Evolution of novel phenotypes through regulatory small RNAs

Plants and animals display remarkable diversity in the range of colour patterns, from the spots and stripes on butterfly wings to striking pollinator guides on a flower. How does such diversity arise? In a recent breakthrough, we have found that the generation of regulatory small RNAs from inverted duplications plays a key role in the evolution of novel flower colour patterns. These findings, obtained through analysis of wild relatives of the garden snapdragon, Antirrhinum majus, raise several questions: How do inverted duplications generating regulatory small RNAs originate?

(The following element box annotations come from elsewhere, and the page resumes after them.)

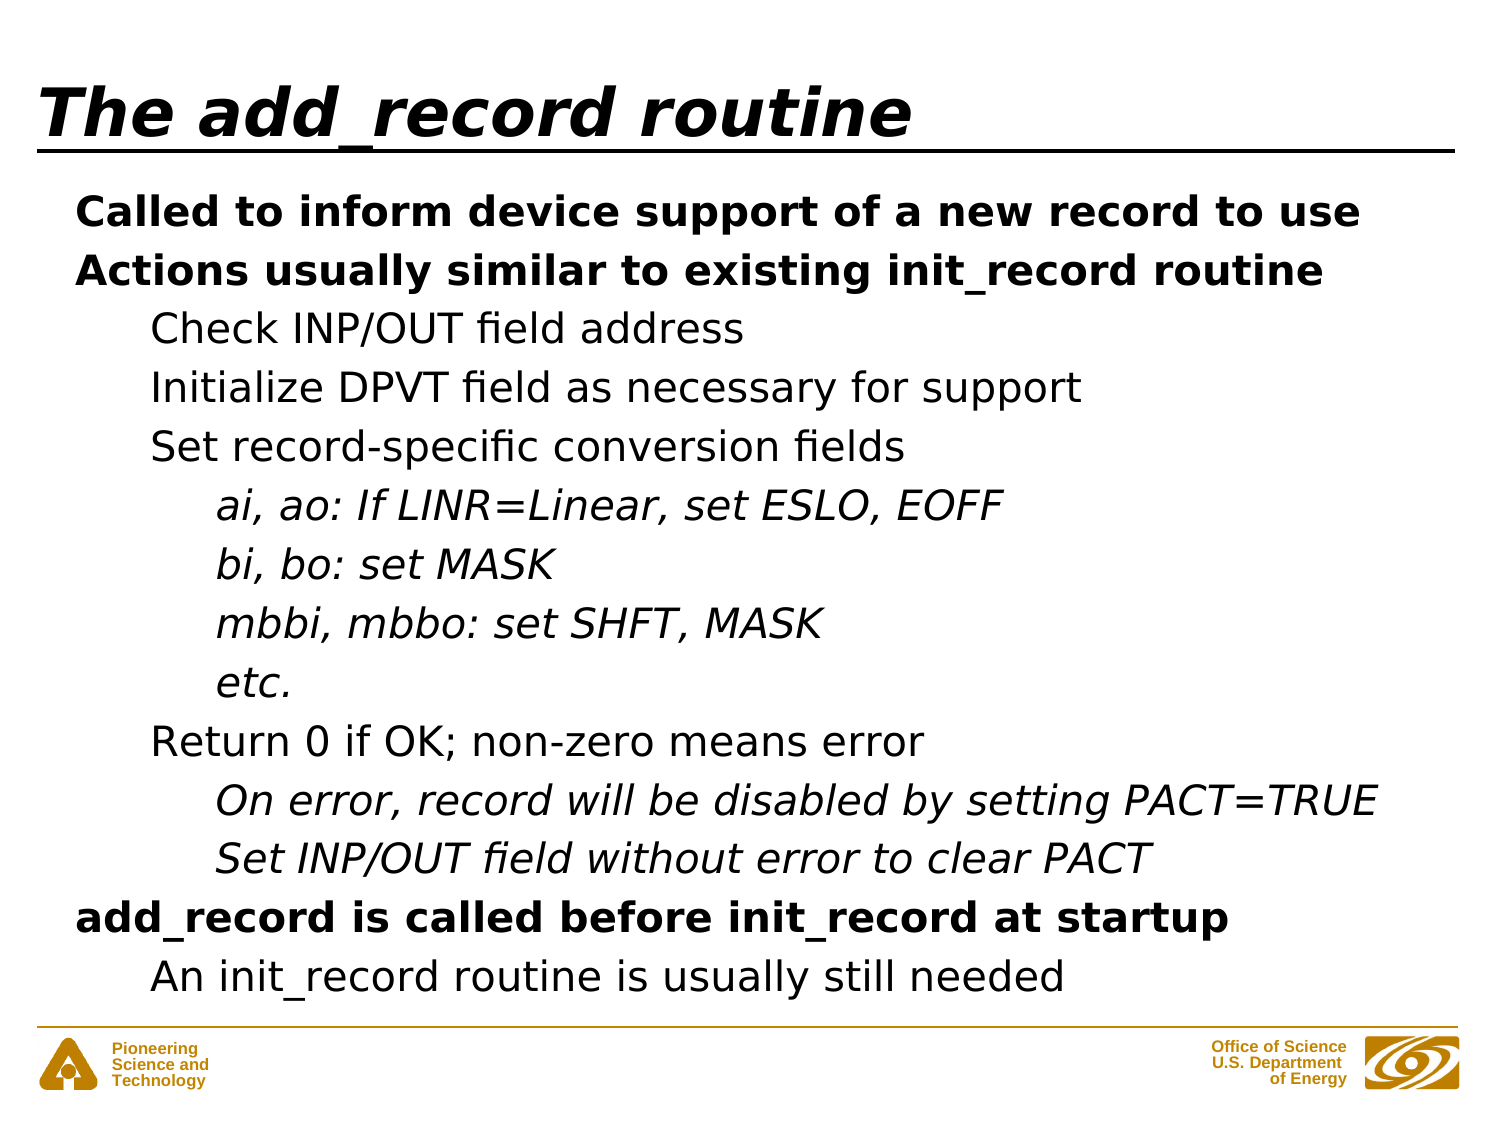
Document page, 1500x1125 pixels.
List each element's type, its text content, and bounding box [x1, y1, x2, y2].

title The add_record routine [37, 78, 1459, 154]
picture [35, 1034, 101, 1094]
picture [1362, 1032, 1463, 1093]
list Called to inform device support of a new record to use Actions usually similar to existing init_record routine Check INP/OUT field address Initialize DPVT field as necessary for support Set record-specific conversion fields ai, ao: If LINR=Linear, set ESLO, EOFF bi, bo: set MASK mbbi, mbbo: set SHFT, MASK etc. Return 0 if OK; non-zero means error On error, record will be disabled by setting PACT=TRUE Set INP/OUT field without error to clear PACT add_record is called before init_record at startup An init_record routine is usually still needed [75, 187, 1459, 978]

How do they coevolve with their targets? How general this mechanism is for other colour patterns and traits? The aim of this project is to address these questions through a combination of genetic, molecular, genomic and bioinformatic approaches. The student will obtain genome sequences from a range of wild plant species (related to snapdragons) with diverse colour patterns and analyse the genes controlling flower colour to determine the likely contribution of regulatory small RNAs to phenotypic diversity. These findings will be followed up by inter-crossing closely related species and analysing F2s to determine how the colour genes segregate and influence the expression of small RNAs and their targets. Taken together, the project should provide fresh insights into the origin and role of inverted duplications and regulatory small RNAs in the evolution of phenotypic diversity.